# Lake Houston Dam 4/27



## amerson357 (Jul 7, 2004)

Me and my buddy went below Lake Houston's dam @ day break and had a pretty good time. Caught 43 Blues and 1 Buffalo in about 3 1/2 hrs. Fresh Shad was the ticket.


----------



## yakfishin (Dec 8, 2005)

Very nice. How much water was there?


----------



## johnmyjohn (Aug 6, 2006)

Good fish and looks like a good time.


----------



## tngbmt (May 30, 2004)

must have caught them just before the flood ..


----------



## amerson357 (Jul 7, 2004)

*re*

Yeah, that was right beofre all the rain, but it still releasing water from the previous hard rain. The water flow had slowed tremendously because we went Thursday and still caught a good number of fish in about 2 hours. It should be pretty good by Saturday-Monday, I just need to see how much water they are releasing!!!


----------



## dbullard (Feb 13, 2008)

amerson357 said:


> Yeah, that was right beofre all the rain, but it still releasing water from the previous hard rain. The water flow had slowed tremendously because we went Thursday and still caught a good number of fish in about 2 hours. It should be pretty good by Saturday-Monday, I just need to see how much water they are releasing!!!

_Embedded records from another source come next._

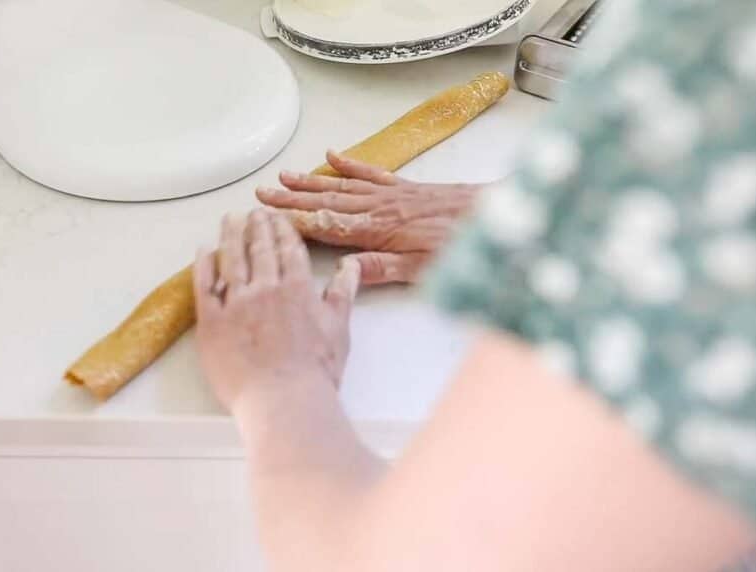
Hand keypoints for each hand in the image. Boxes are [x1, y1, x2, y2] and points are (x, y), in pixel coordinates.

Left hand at [193, 209, 359, 412]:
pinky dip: (203, 265)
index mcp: (297, 288)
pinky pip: (204, 287)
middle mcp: (265, 288)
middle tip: (254, 211)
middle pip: (260, 248)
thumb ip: (343, 292)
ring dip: (230, 235)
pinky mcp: (211, 323)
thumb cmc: (316, 371)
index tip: (278, 217)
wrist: (284, 400)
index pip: (289, 249)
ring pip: (231, 259)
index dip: (283, 230)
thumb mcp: (339, 328)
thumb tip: (351, 265)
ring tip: (230, 219)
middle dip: (257, 225)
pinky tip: (203, 251)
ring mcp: (236, 304)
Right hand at [256, 151, 481, 284]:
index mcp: (378, 231)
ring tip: (284, 176)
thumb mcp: (422, 269)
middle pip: (327, 202)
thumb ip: (382, 268)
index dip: (296, 222)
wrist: (493, 216)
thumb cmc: (460, 248)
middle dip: (292, 199)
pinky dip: (349, 163)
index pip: (328, 226)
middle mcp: (380, 208)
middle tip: (262, 194)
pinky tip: (330, 156)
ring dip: (311, 181)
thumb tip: (345, 270)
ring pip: (343, 185)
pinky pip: (371, 172)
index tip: (269, 218)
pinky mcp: (406, 187)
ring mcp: (392, 194)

That is a heck of nice mess of fish wtg!!

It isn't what they release from the two gates it is how many feet are coming over the spillway from the rain .

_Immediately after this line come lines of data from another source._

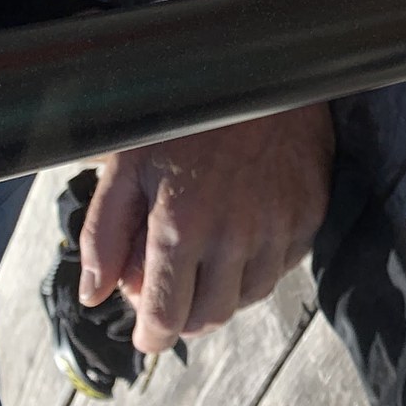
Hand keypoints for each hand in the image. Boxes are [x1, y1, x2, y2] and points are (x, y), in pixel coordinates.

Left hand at [78, 102, 333, 353]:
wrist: (260, 68)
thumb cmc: (187, 112)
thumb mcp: (128, 162)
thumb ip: (104, 234)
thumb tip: (95, 294)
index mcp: (180, 226)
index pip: (166, 319)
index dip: (151, 337)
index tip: (148, 332)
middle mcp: (234, 235)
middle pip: (211, 318)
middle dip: (186, 318)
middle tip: (175, 292)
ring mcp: (278, 226)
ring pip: (250, 297)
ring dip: (225, 291)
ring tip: (210, 259)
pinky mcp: (309, 213)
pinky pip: (284, 266)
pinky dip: (261, 265)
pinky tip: (245, 236)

Are the Lake Houston Dam Flood Gates open?Lake Houston is a spillway controlled dam. There are no flood gates on Lake Houston. There are two small maintenance gates which are not opened for floods.. Refer to 713-247-1000.


----------



## tngbmt (May 30, 2004)

http://ahps.srh.noaa.gov/hydrograph...&view=1,1,1,1,1,1,1,1&toggles=10,7,8,2,9,15,6

by looking at the water level . i may wait until tuesdy before venturing out there


----------



## amerson357 (Jul 7, 2004)

Well when I was there Thursday and Monday, There was water coming out of the 2 gates ( about 1/3 open) and also over the top. Monday you could tell that the lake was getting lower because after about 2 hours, hardly any water was flowing over the top. Then the fishing kinda shut off... according to Chron.com, there is like 55,000 CFS coming out of that lake. It was 14,000 on Thursay and was kinda scary looking. With the river and creeks still high in the area, it might be another 5-7 days before it is really fishable.


----------



## Luco (Sep 21, 2006)

Yep buddy thats how its done. Lets go again Tuesday??? Or are you scared.


----------



## fowlwaters (Jun 14, 2006)

There are 4 gates on the spill they use to release water from.


----------